QUOTED PASSAGE =
Member of the Assembly of Experts
- Incumbent
- Assumed office 1 June 2024
- Constituency: Gilan Province

Personal details
- Born: 1963 (age 62–63) Sasemas, Iran
- Website: r-falahati.ir

= Rasoul Falahati Gilani =

Iranian cleric (born 1963)

Rasoul Falahati Gilani (رسول فلاحتی گیلانی; born 1963 in Soumeh-e-Sara) is an Iranian Shiite cleric, Friday prayer leader of Rasht, and representative of the Supreme Leader in Gilan Province. Falahati is also the representative of Gilan Province in the Supreme Leader's Assembly of Experts. He is a professor of jurisprudence and principles at the Gilan and Qom seminaries. He was also appointed as the director of the Gilan seminary for a short time. Since 1986, he has been teaching seminary levels such as Sharh Lam'ah, Rasa'il, Makasib, and Kifayah. He has also privately taught Allama Tabataba'i's Bidayah Al-Hikmah and Nihayah Al-Hikmah, and is currently teaching three books: Rasa'il, Makasib, and Kifayah.

TASK REQUIREMENTS =
A. Copy the biography word for word, from "Rasoul Falahati Gilani (رسول" up to and including "books: Rasa'il, Makasib, and Kifayah.".
B. According to the biography, in what year did Falahati begin teaching seminary levels?
The items below have no connection to the biography.

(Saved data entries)
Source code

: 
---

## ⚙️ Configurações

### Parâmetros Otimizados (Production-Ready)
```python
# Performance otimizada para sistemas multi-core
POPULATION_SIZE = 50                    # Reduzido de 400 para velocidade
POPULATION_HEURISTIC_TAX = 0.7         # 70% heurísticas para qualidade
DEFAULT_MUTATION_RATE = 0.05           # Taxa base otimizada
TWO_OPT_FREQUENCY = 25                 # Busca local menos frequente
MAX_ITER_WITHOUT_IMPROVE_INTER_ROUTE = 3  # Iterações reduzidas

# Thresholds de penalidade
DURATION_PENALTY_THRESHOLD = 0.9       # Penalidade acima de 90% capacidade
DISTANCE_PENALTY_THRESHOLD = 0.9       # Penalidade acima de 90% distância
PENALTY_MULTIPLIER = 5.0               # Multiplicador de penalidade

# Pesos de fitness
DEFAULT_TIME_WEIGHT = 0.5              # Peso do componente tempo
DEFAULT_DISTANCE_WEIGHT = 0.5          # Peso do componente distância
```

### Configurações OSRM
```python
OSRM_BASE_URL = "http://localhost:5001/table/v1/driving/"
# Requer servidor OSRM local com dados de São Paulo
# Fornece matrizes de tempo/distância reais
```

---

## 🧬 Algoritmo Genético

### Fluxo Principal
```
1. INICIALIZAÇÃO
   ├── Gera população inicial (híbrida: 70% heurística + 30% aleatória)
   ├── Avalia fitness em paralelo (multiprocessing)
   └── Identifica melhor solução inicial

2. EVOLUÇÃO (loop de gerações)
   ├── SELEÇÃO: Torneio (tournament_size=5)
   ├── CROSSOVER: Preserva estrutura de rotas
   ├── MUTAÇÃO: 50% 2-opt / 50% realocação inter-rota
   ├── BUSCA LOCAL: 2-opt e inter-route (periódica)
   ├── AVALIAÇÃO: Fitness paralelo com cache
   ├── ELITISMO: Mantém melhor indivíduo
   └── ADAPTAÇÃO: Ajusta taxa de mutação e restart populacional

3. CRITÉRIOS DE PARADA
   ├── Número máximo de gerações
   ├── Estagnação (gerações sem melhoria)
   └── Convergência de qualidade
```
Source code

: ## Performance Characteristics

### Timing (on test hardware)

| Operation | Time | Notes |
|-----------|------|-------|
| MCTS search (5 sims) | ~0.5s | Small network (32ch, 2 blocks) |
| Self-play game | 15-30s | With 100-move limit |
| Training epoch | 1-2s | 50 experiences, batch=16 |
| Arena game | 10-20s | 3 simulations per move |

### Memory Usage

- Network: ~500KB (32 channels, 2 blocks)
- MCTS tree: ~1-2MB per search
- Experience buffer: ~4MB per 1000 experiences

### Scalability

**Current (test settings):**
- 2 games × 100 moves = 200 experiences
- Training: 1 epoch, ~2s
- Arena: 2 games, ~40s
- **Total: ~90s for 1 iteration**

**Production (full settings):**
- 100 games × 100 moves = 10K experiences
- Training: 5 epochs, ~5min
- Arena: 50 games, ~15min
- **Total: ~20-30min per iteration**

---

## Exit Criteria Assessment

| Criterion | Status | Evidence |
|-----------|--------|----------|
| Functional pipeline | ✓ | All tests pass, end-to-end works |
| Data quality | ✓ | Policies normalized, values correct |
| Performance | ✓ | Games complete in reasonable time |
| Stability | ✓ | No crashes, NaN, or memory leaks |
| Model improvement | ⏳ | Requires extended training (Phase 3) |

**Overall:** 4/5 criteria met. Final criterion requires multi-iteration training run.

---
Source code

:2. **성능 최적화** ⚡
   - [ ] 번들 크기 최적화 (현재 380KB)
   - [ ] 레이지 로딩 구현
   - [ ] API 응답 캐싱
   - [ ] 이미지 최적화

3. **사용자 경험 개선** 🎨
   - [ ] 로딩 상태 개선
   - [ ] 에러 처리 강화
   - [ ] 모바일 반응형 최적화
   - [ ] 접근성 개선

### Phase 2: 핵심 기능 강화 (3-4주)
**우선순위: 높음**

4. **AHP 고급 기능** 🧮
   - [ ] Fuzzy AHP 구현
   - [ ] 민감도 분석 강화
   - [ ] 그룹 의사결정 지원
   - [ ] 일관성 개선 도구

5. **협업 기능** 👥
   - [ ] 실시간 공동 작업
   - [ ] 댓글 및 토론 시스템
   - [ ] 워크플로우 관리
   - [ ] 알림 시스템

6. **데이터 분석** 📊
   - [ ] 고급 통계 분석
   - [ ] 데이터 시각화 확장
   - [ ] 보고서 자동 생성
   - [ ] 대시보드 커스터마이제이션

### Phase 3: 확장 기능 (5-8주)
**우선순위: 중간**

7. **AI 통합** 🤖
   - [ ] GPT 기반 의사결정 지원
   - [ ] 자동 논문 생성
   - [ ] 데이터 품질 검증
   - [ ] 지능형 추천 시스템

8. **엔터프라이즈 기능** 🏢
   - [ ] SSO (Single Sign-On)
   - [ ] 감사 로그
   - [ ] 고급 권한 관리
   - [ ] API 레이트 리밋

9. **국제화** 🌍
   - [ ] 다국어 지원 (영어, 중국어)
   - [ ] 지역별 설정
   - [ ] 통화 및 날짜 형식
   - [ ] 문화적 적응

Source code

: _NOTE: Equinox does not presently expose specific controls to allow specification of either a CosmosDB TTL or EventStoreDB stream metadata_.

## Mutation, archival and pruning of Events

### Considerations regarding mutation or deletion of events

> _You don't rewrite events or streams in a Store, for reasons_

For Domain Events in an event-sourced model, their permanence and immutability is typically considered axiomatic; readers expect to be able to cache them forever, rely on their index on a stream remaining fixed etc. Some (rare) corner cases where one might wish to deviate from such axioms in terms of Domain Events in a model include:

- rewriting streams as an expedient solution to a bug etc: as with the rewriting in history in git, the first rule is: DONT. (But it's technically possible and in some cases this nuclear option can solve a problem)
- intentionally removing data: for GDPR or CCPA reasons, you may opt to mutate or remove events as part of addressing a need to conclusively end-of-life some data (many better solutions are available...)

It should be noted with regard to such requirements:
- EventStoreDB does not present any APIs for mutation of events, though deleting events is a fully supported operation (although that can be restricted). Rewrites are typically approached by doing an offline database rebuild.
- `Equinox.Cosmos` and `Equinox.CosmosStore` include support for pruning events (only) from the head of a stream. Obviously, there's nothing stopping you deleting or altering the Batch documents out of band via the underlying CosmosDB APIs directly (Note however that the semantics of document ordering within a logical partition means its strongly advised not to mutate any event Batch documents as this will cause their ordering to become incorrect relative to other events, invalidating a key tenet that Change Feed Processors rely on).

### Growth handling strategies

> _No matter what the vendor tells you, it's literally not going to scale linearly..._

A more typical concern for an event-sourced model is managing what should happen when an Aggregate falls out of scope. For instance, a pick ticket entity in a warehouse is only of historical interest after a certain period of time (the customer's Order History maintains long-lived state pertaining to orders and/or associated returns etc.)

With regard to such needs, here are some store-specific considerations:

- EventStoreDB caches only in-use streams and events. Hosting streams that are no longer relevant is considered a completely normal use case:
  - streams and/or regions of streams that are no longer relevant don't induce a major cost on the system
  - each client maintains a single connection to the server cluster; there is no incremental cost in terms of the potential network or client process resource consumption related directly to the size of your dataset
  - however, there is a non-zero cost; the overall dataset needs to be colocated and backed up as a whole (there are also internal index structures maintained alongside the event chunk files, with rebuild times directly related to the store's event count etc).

RESPONSES =
A.
Rasoul Falahati Gilani (رسول فلاحتی گیلانی; born 1963 in Soumeh-e-Sara) is an Iranian Shiite cleric, Friday prayer leader of Rasht, and representative of the Supreme Leader in Gilan Province. Falahati is also the representative of Gilan Province in the Supreme Leader's Assembly of Experts. He is a professor of jurisprudence and principles at the Gilan and Qom seminaries. He was also appointed as the director of the Gilan seminary for a short time. Since 1986, he has been teaching seminary levels such as Sharh Lam'ah, Rasa'il, Makasib, and Kifayah. He has also privately taught Allama Tabataba'i's Bidayah Al-Hikmah and Nihayah Al-Hikmah, and is currently teaching three books: Rasa'il, Makasib, and Kifayah.

B. 1986